Anthony P. Conley, MD: There are 2 broad categories to how I look at innovation and sarcoma management. First, we have targeted therapies. These are essentially therapies that are chosen based on unique profiles of the individual patient. This is usually achieved through methods such as next-generation sequencing or, sometimes, other methods such as fusion testing.
This is important because while a patient may have leiomyosarcoma, there may be a unique genetic change within their leiomyosarcoma that could improve our ability to treat that particular patient, as opposed to just using general therapies without any molecular basis.
Molecular targeted therapies, such as those that inhibit NTRK (neurotrophic tyrosine kinase 1) fusions, have become important in recent months. It’s been shown that regardless of the histology, if a patient has a NTRK fusion, it appears that they’re much more likely to respond to therapy than if they did not have the NTRK fusion. This is similar to gastrointestinal stromal tumors, where it was found that the KIT mutation and drugs that blocked KIT-mutated tumors were paramount to the future success of this disease. I think it’s important that patients that have developed resistance to common therapies be offered options such as genetic sequencing, so that we can hopefully uncover other therapies for them.
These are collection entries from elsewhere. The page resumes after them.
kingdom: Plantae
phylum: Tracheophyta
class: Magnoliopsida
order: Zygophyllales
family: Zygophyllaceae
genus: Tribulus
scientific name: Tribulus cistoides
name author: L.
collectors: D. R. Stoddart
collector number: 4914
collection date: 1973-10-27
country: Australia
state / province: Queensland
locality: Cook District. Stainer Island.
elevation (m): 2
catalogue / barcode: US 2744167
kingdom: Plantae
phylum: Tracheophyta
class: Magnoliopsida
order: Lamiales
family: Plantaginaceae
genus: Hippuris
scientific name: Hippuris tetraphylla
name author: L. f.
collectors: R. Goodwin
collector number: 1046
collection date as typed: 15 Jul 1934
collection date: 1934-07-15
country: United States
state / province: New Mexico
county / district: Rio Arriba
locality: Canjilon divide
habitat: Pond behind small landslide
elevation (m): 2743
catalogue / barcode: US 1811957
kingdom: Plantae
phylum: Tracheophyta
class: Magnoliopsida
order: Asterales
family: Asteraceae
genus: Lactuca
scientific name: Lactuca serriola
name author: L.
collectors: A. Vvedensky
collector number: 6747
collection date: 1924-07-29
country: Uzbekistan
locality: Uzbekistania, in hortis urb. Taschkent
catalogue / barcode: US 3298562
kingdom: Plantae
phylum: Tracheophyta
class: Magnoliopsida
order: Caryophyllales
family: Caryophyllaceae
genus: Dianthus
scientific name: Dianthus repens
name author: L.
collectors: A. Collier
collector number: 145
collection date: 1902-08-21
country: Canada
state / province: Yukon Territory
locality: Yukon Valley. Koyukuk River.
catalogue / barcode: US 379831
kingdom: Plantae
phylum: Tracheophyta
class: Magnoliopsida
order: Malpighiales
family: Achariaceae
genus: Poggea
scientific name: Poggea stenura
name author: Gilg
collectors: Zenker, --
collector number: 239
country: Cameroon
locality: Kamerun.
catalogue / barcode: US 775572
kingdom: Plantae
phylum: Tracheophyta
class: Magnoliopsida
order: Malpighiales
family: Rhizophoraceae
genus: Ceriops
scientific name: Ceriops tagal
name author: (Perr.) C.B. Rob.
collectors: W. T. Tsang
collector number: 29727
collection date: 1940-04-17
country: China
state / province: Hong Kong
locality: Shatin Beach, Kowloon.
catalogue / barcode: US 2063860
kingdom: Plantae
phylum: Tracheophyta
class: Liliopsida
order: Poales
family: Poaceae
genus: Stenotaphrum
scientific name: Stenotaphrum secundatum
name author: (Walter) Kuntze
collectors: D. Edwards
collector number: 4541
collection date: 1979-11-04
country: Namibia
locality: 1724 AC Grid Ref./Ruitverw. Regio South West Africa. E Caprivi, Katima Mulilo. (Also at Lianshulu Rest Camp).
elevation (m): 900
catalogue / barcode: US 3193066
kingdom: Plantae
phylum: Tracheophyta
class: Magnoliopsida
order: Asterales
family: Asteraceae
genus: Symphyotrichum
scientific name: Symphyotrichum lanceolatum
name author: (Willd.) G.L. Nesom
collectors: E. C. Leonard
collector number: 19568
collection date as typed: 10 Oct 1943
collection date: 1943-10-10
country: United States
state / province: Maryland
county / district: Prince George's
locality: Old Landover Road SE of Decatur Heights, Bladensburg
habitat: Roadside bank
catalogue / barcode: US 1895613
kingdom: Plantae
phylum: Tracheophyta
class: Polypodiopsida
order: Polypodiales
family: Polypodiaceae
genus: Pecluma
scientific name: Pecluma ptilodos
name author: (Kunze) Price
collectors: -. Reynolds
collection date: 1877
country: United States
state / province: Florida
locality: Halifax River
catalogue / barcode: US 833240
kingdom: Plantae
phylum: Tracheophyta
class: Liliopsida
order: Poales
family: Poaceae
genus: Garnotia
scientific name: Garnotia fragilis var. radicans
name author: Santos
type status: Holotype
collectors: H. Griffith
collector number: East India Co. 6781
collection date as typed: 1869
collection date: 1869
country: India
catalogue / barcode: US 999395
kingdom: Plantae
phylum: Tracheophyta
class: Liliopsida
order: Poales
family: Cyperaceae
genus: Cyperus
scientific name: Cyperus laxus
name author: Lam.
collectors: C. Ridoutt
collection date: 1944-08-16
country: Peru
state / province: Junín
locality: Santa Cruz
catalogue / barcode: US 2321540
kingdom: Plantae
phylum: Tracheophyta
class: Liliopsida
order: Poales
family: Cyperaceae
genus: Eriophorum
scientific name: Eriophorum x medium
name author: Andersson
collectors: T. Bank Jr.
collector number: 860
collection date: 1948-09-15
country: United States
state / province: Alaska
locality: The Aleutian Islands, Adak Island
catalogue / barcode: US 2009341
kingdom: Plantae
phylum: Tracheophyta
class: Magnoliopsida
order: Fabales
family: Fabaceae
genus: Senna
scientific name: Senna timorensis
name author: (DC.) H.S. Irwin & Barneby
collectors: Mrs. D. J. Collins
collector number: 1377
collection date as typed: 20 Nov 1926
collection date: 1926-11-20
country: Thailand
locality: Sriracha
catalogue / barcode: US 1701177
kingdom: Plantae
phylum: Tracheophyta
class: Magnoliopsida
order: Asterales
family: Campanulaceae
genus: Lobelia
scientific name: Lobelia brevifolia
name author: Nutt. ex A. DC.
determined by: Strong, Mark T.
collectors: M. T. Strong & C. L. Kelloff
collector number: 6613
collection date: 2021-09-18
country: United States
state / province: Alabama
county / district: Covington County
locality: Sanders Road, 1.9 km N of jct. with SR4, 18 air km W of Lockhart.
Separate to this, the other broad category I think that’s of importance would be immunotherapies. It’s not a surprise that immunotherapy has impacted a number of different areas of oncology, especially with what we’ve seen in melanoma. Fortunately, there have been recent studies, such as SARC-28, which was recently published in a major journal, that show that certain types of sarcoma appear to respond well to medicines such as pembrolizumab. This is important because our second-line therapies and beyond often may have response rates as low as 9%. Pembrolizumab was shown to have response rates of around 18% to 19%. And in certain populations, such as patients with undifferentiated pleomorphic sarcoma, the response rates have appeared to be as high as 40%. This is providing us with tremendous new ways to treat our patients and hopefully extend and improve their quality of life.
The future treatment of sarcoma should involve both genetic sequencing of the tumor as well as a careful discussion regarding many types of therapies beyond standard therapies. While it’s important that we consider the usual types of therapies that have been well-studied with good evidence to support their use, we need to be able to think beyond that point, such as whether or not my patient may have a unique genetic mutation that will allow us to treat them in a way that may be less toxic and, perhaps, more beneficial to them. Also, we should learn more about the patient’s fusion profile.
Just as we’re doing genetic sequencing, I see, in the future, that we will likely also be doing testing that allows us to understand whether or not a patient may be a better candidate for immunotherapy. In the future, we need to do a better job of incorporating molecular testing for targeted purposes, but also for immunotherapeutic purposes, as well.